Ácido cianídrico, espilantol, tucupi, jambú e maniçoba: a complexa química da cozinha paraense



A culinária paraense é a mais genuinamente brasileira, por sua influência indígena, e emprega amplamente a mandioca, alimento de fácil cultivo e rico em amido.

Os cultivares mais usados são a mandioca mansa, aipim ou macaxeira (Manihoc utilissima) e a mandioca brava ou amarga (M. esculenta). Das raízes da mandioca brava é obtido o caldo amarelado conhecido como tucupi, usado no famoso “pato no tucupi”, enquanto que das folhas moídas da mandioca mansa, acrescidas de carnes defumadas, faz-se a maniçoba, ou a feijoada paraense. Todos acompanhados dos vários tipos de farinhas geradas destas raízes.

Ambos os pratos tem um elemento comum no seu preparo: o longo tempo de cozimento das partes da mandioca, em média de 4 a 6 dias. Dado da cultura popular remanescente da tradição indígena, tem como objetivo eliminar o ácido cianídrico presente nestas espécies. O HCN (gás) é gerado quando a planta é moída, descascada ou amassada, pela hidrólise da limanarina, um glicosídeo cianogênico. Esse gás é empregado pelas plantas para se defender do ataque de predadores. Para o ser humano, o cianeto é um veneno que reage com a hemoglobina, impedindo a circulação de oxigênio pelo sangue e levando à morte rápida por intoxicação. A mandioca brava libera um teor bem maior de HCN do que a mandioca mansa, e por isso exige cuidados na alimentação de animais e no preparo de sua farinha.
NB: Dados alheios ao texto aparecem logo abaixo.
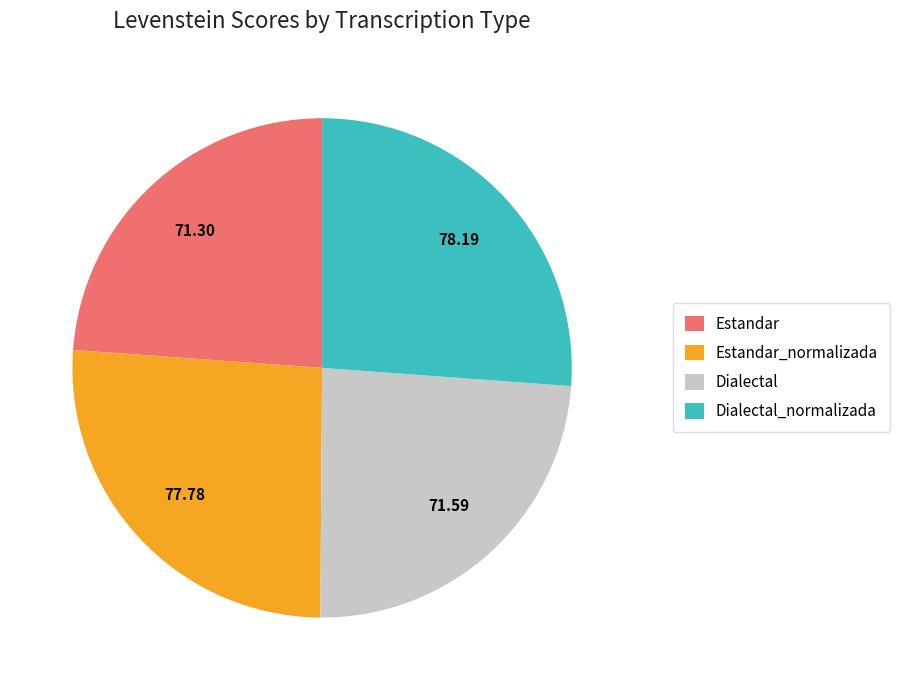

How many slices are in this pie chart?

4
Mas não para por aí. A culinária paraense ainda faz uso abundante das folhas do jambú (Acmella oleracea) no preparo ou acompanhamento destas iguarias, deixando seus apreciadores literalmente de água na boca e, algumas vezes, de lábios moles. É que o jambú possui, em sua composição, uma substância conhecida como espilantol, uma alquilamida com propriedades anestésicas e que provoca excesso de salivação. Na Amazônia, o chá de suas folhas é usado como anestésico bucal e para dores de garganta.